Jesuit Law Schools Release Report on Asylum Seekers
Daria Fisher Page (left), director of Georgetown Law’s Community Justice Project, moderated the panel discussion about legal challenges facing Central American asylum seekers on July 16, 2015.
July 16, 2015 —
Last January, Georgetown Law and a dozen other Jesuit law schools partnered with the Jesuit Refugee Service to study Central American child migrants in the United States and to advocate for their protection. The first fruits of their collaboration are found in a report addressing the plight of child migrants and their families. The report was released last month and discussed July 16 at Georgetown Law.
“A Fair Chance For Due Process” describes the legal, procedural and logistical challenges facing asylum seekers and vulnerable migrants and recommends such policy changes as ending expedited processing for children and families and recognizing gang-based asylum claims.
“Gang-based persecution is by and large not recognized as protective grounds, so we need to set our client apart,” said Emily Robinson, co-director and clinical attorney at the Loyola Immigrant Justice Clinic at Loyola Law School in Los Angeles. She described one of her clients, a teenager from El Salvador, a straight “A” student who refused a gang’s request to transport drugs and fled the country when gang members tried to kill him. “We’re not opening the floodgates by offering these individuals protection,” Robinson said, though she did acknowledge the difficulty of helping individuals who “don’t always come to this country with their bags packed full of police reports and other evidence” to help lawyers win their asylum claims.
Also speaking were Jeanne Atkinson of the Clinical Legal Immigration Network, Alyson Sincavage of the American Immigration Lawyers Association and Hannah Sullivan of the Catholic Immigration Law Project at Saint Louis University School of Law.
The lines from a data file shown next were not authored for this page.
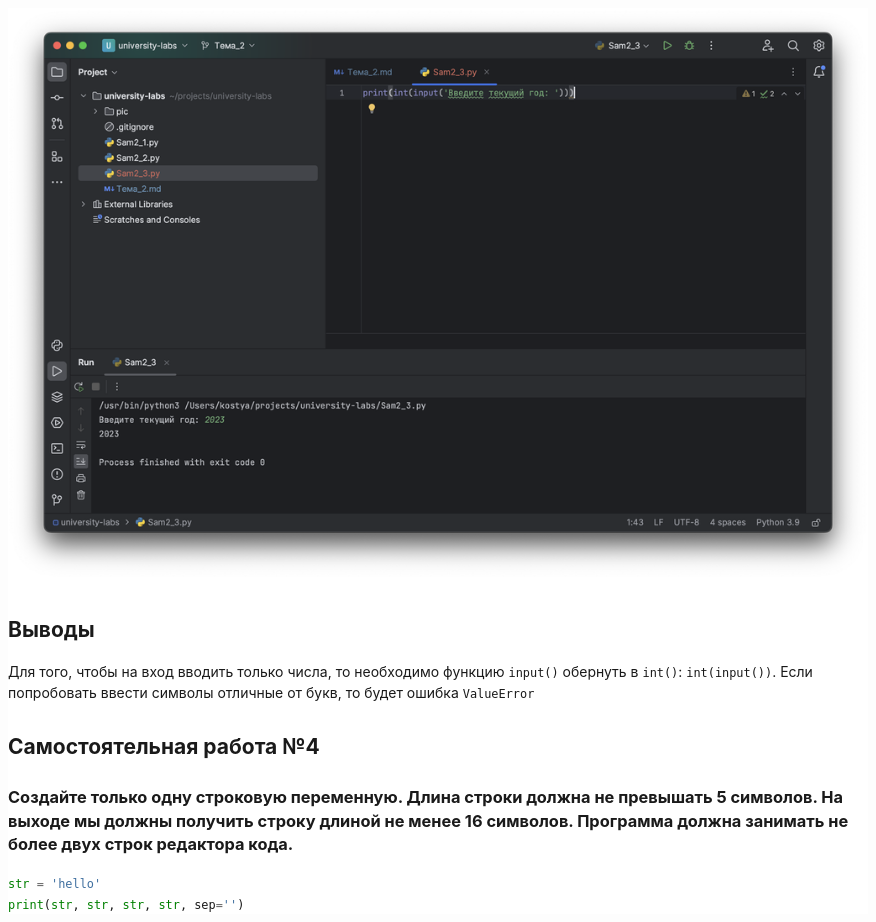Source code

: ![Результат задания 3](./pic/sam2_3.png)

## Выводы

Для того, чтобы на вход вводить только числа, то необходимо функцию `input()` обернуть в `int()`: `int(input())`. Если попробовать ввести символы отличные от букв, то будет ошибка `ValueError`
  
## Самостоятельная работа №4
### Создайте только одну строковую переменную. Длина строки должна не превышать 5 символов. На выходе мы должны получить строку длиной не менее 16 символов. Программа должна занимать не более двух строк редактора кода.

```python
str = 'hello'
print(str, str, str, str, sep='')
```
Armando Borja, national director of the Jesuit Refugee Service/USA, introduced the panel, which was moderated by Daria Fisher Page, director of the Community Justice Project at Georgetown Law.
“This partnership is really unique and it is a critical step in addressing the complex problem of how the U.S. treats these vulnerable migrants,” Fisher Page said. “It is so exciting that this partnership is harnessing the dedication, the passion and the expertise of Jesuit law schools, their faculty, students and partners.”
Georgetown Law Dean William M. Treanor, former dean of another Jesuit law school, Fordham, said it was a privilege to be involved in an issue “of such fundamental importance for all of us with our great social justice mission and concern for making a difference and opening doors.”